Issues with IPSec and CARP Failover
Having a strange issue with our IPSec tunnels and not sure where to go at this point.
Before going forward, for reference, this started after upgrading to 2.2.5 and has not resolved since.
Summary of what I did I did this past weekend:
Both sites run master/slave firewall setups. Updated both site01 and site02 to 2.3.1_1.
Both upgrades at site01 went OK, no issues.
Took site2fw2 down. Upgraded site2fw1. Confirmed IPSec tunnel works. Took down site2fw1, booted site2fw2. Upgraded. Confirmed tunnel works. Powered down site2fw2. Powered up site2fw1. Everything connects and is stable. Booted site2fw2 and tunnel drops on site2fw1. Attempt to kill connection from site1fw1 end and reboot…no dice. IPSec tunnel now only connects through site2fw2 and will not work properly if site2fw1 is online at all.
With each upgrade I did since 2.2.5 (keep in mind these tunnels and firewalls worked flawlessly prior to 2.2.5. From 2.0.2 and onward, I'd had no problem) I experienced the same issues. First load of a new firmware and site2fw1 works great. As soon as I bring up site2fw2, things start going offline.
Rebooted fw1 and disabled old tunnel and made new tunnel. I have to login to Site1 fw1 and tell it to disconnect and reconnect the tunnel and then all is OK for awhile again.
Tested OK for about 5-10 minutes, then web interface locked up on fw1. Tried rebooting the web configuration interface from the box itself by plugging straight in with a keyboard and monitor, but didn't help.
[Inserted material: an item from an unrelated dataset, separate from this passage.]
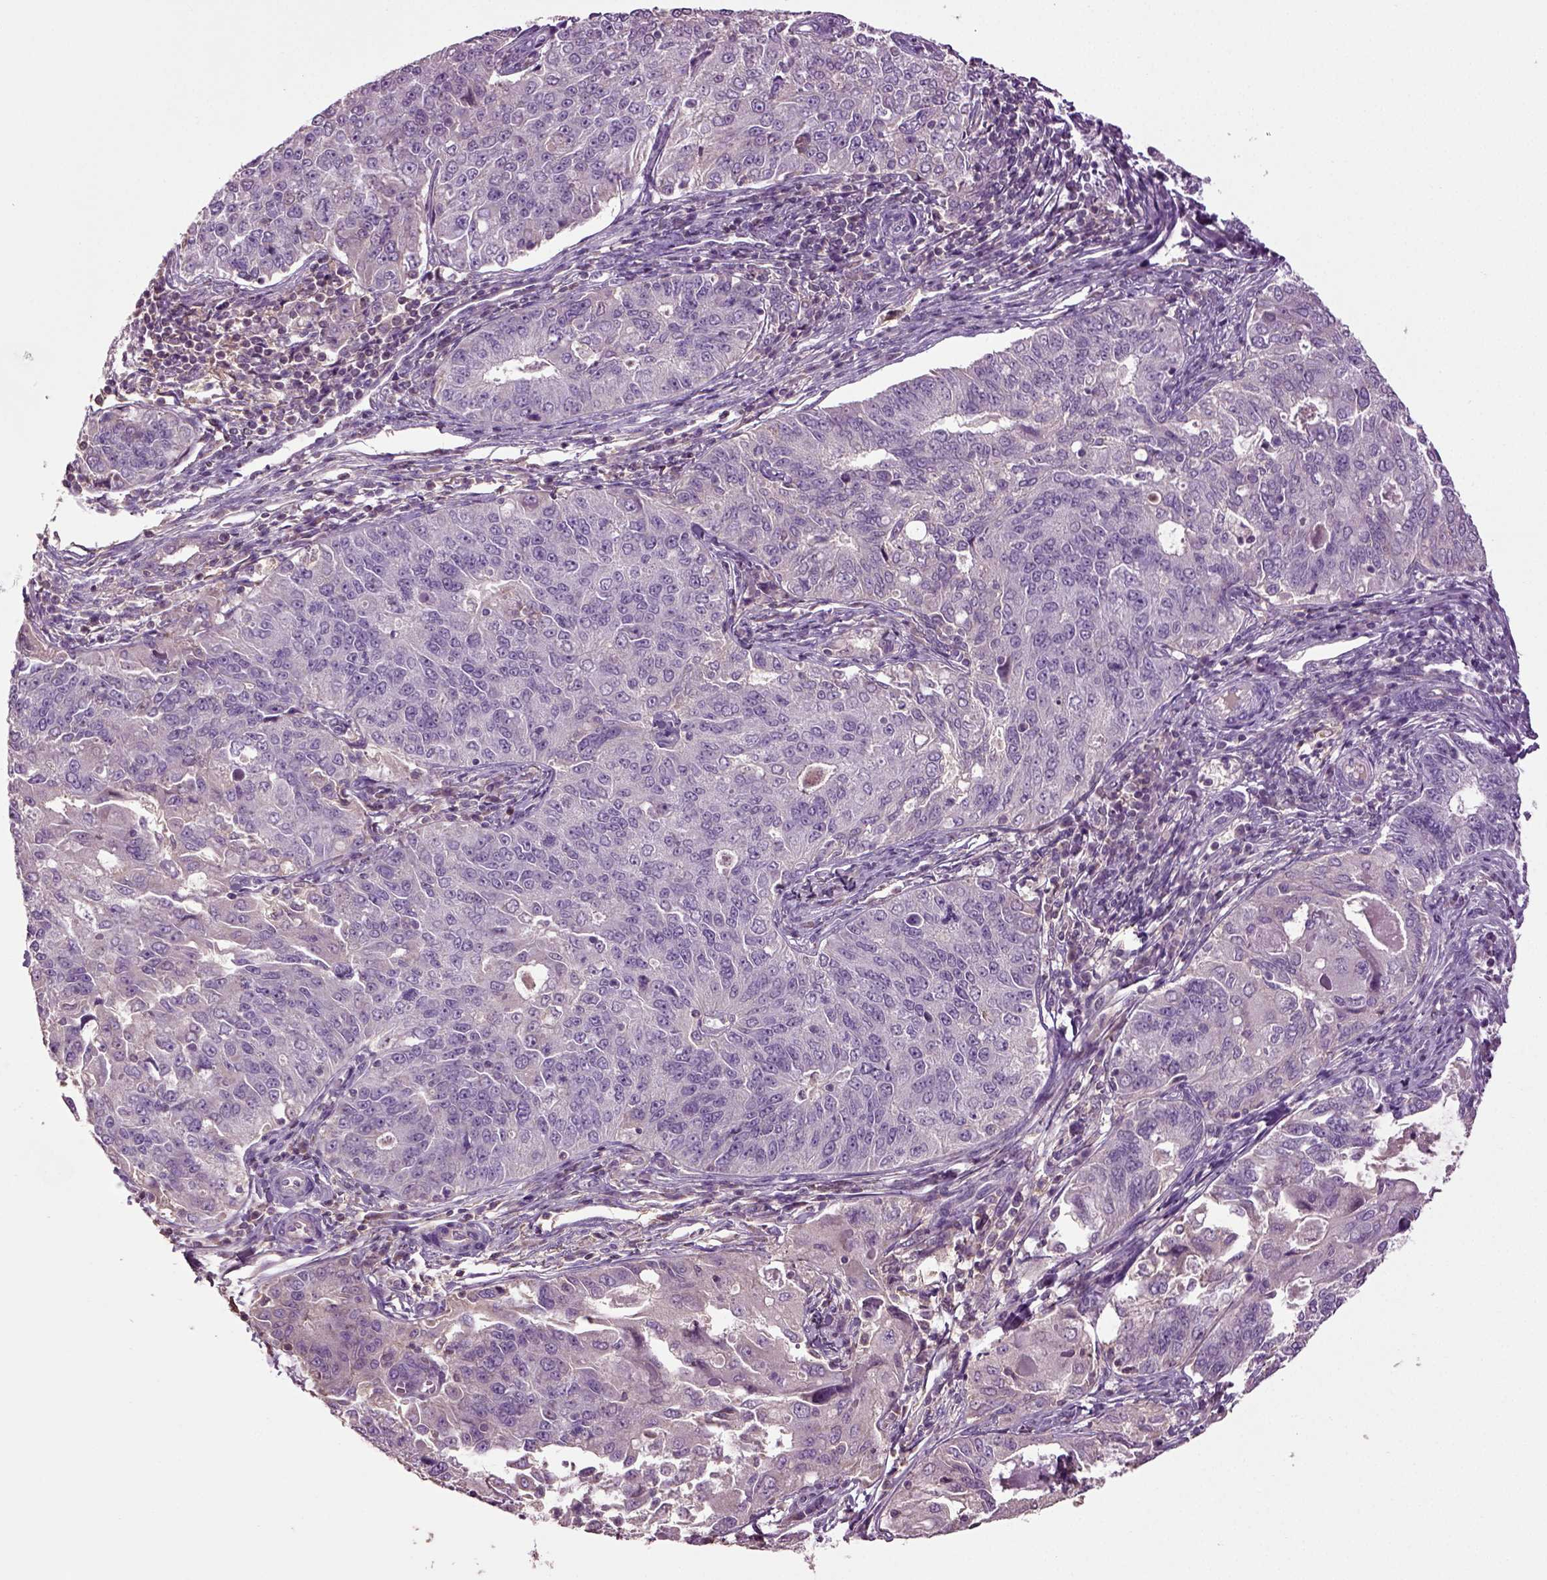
{"staining": {"intensity": "negative", "quantity": "none", "location": "none"}, "tissue": "endometrial cancer", "cell_type": "Tumor cells", "image_type": "cancer", "snomed": [{"axis": "morphology", "description": "Adenocarcinoma, NOS"}, {"axis": "topography", "description": "Endometrium"}], "caption": "Histopathology image shows no protein expression in tumor cells of endometrial adenocarcinoma tissue.", "gene": "DEFB118", "patient": {"sex": "female", "age": 43}}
Had to initiate a reboot from the box itself.
fw2 took place as master during the reboot, but the tunnel would not re-connect. Had to re-start the ipsec service on fw2, then all was OK.
fw1 came back online and resumed as master, but ipsec tunnel remained connected on fw2. Forced the service to stop running on fw2 so it would drop the tunnel. fw1 would not pick up the tunnel.
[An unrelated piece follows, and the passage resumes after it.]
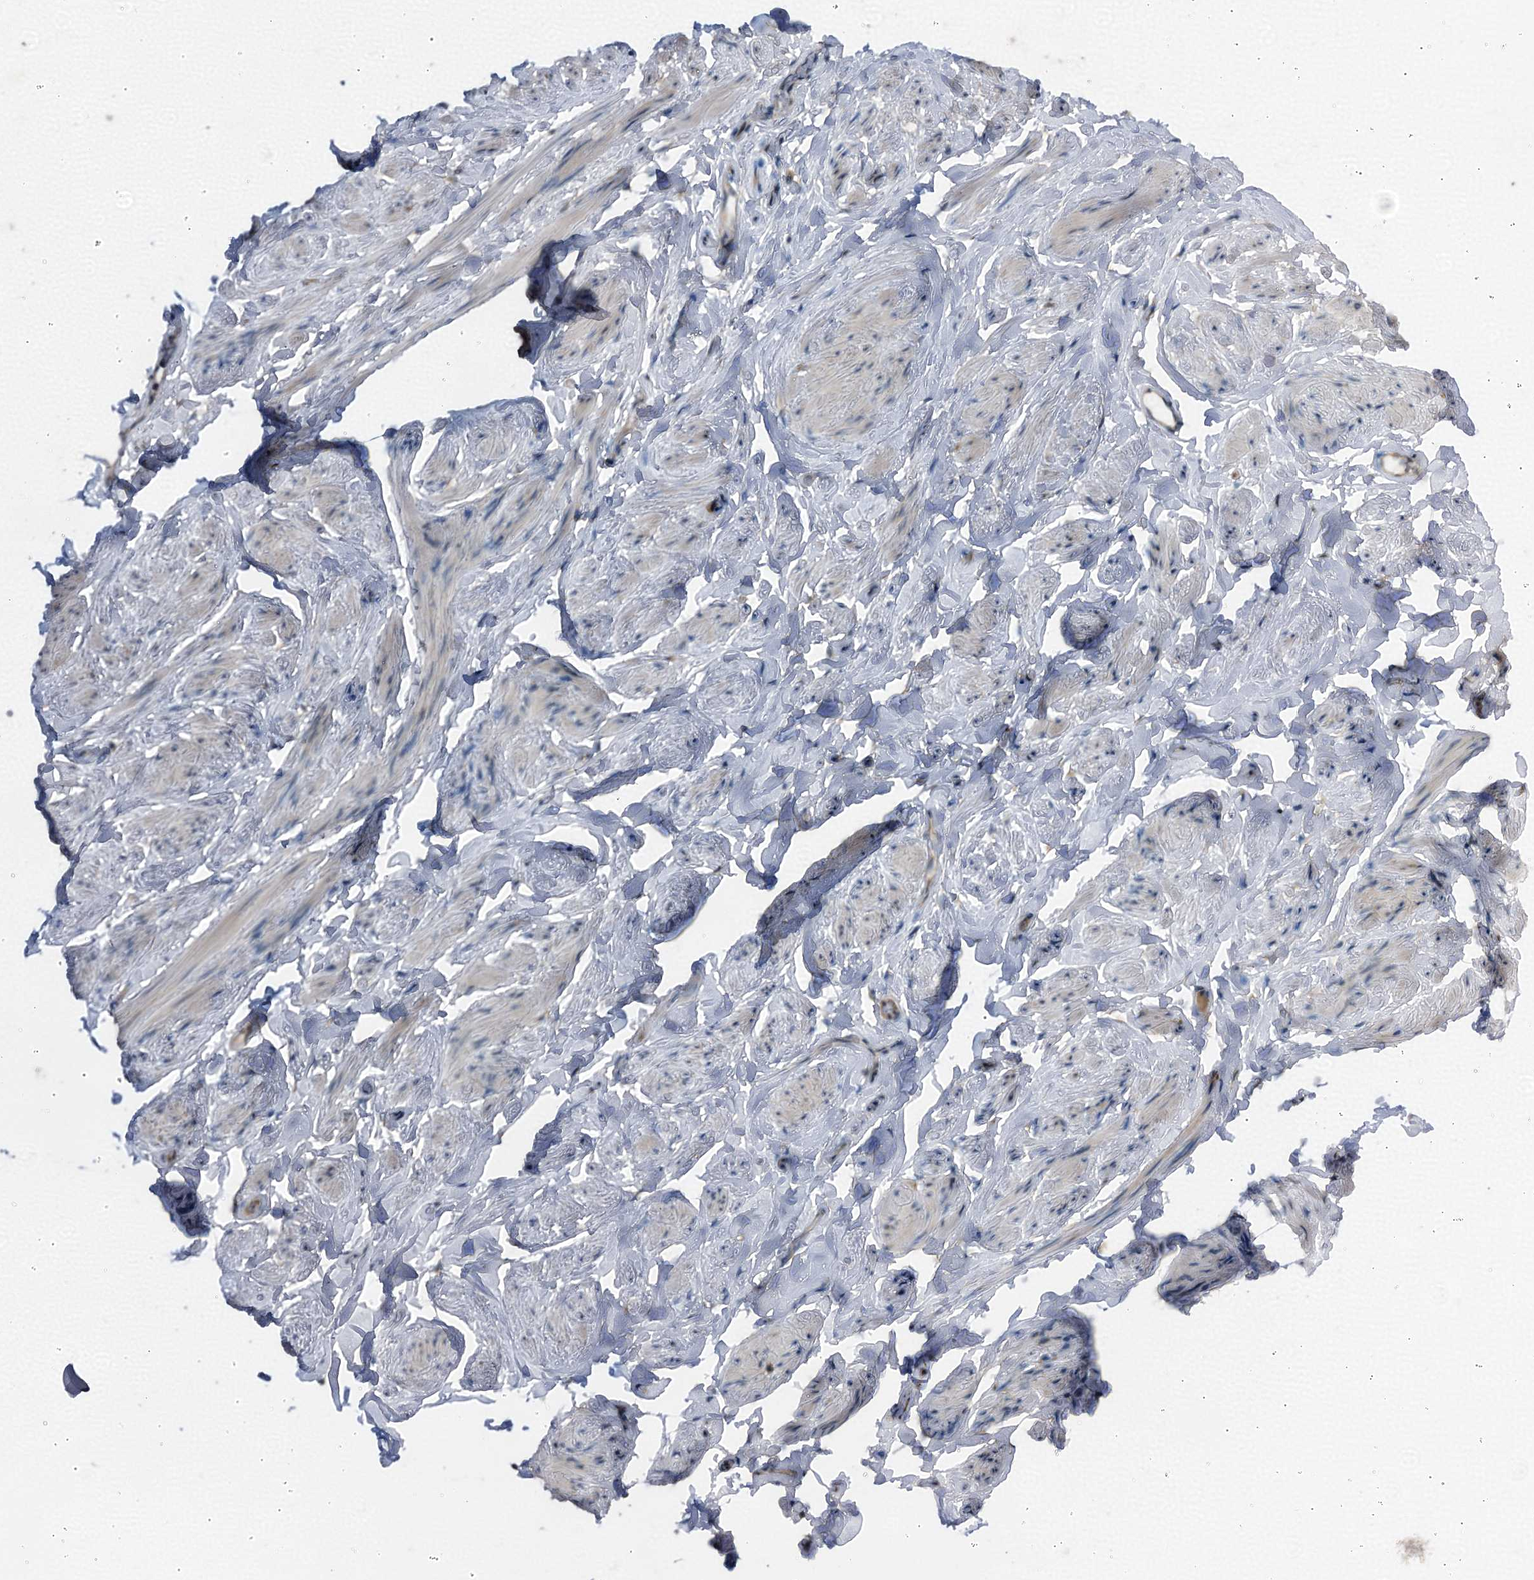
{"staining": {"intensity": "weak", "quantity": "<25%", "location": "cytoplasmic/membranous"}, "tissue": "smooth muscle", "cell_type": "Smooth muscle cells", "image_type": "normal", "snomed": [{"axis": "morphology", "description": "Normal tissue, NOS"}, {"axis": "topography", "description": "Smooth muscle"}, {"axis": "topography", "description": "Peripheral nerve tissue"}], "caption": "The micrograph demonstrates no significant staining in smooth muscle cells of smooth muscle.", "gene": "STARD13", "patient": {"sex": "male", "age": 69}}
Took fw1 offline. Started ipsec service on fw2 again. ipsec tunnel reconnected OK.
Tried repeating everything a few times and didn't get any good results. I will say all throughout the IPSec start/stops, another tunnel at Site1 that I have to a partner site (not running pfsense) would come up and down with it each time, on both site1fw1 and site1fw2. This tunnel is not present in site2 at all.
Few other observations:
When fw1 was up as master, the internet connection would cut out every few minutes. Yet, in one of the rare instances of the ipsec tunnel being up on fw1, the tunnel would stay up as I could connect to site1fw1 from site2. Could have just been a coincidental ISP issue, but mentioning in case that's indicative of something else as well.
Booting site2fw1 up without site2fw2 on at all does not change anything. fw1 will not establish an ipsec connection, even after restarting site1fw1. The only times I've observed it establishing an ipsec connection successfully is after a new software version upgrade and when making a new tunnel. It seems as soon as the new tunnel copies over to site2fw2, it starts to muck up.
It seems to me to not be a ipsec settings problem either. I'm having the same issues with this new tunnel as I did the the original one. Perhaps something related to the CARP/failover? Were there any changes to that within 2.2.5 that have carried over to the latest?
Few other observations.
When site2fw1 is trying to connect, I see both a IKEv2 initiator and responder entry in the IPSec Status on site1fw1. site2fw2 connects so fast I never see these entries.
site2fw2 IPSec connects to both site1fw1 and site1fw2.
The log files on either end just keep repeating entries of "IPSEC ignoring acquire, connection attempt pending" and "IPSEC received NO_PROPOSAL_CHOSEN" when trying to connect with site2fw1.
Not sure where else to go with this, short of re-loading site2fw1 from scratch.
Thank you in advance for any help that can be given!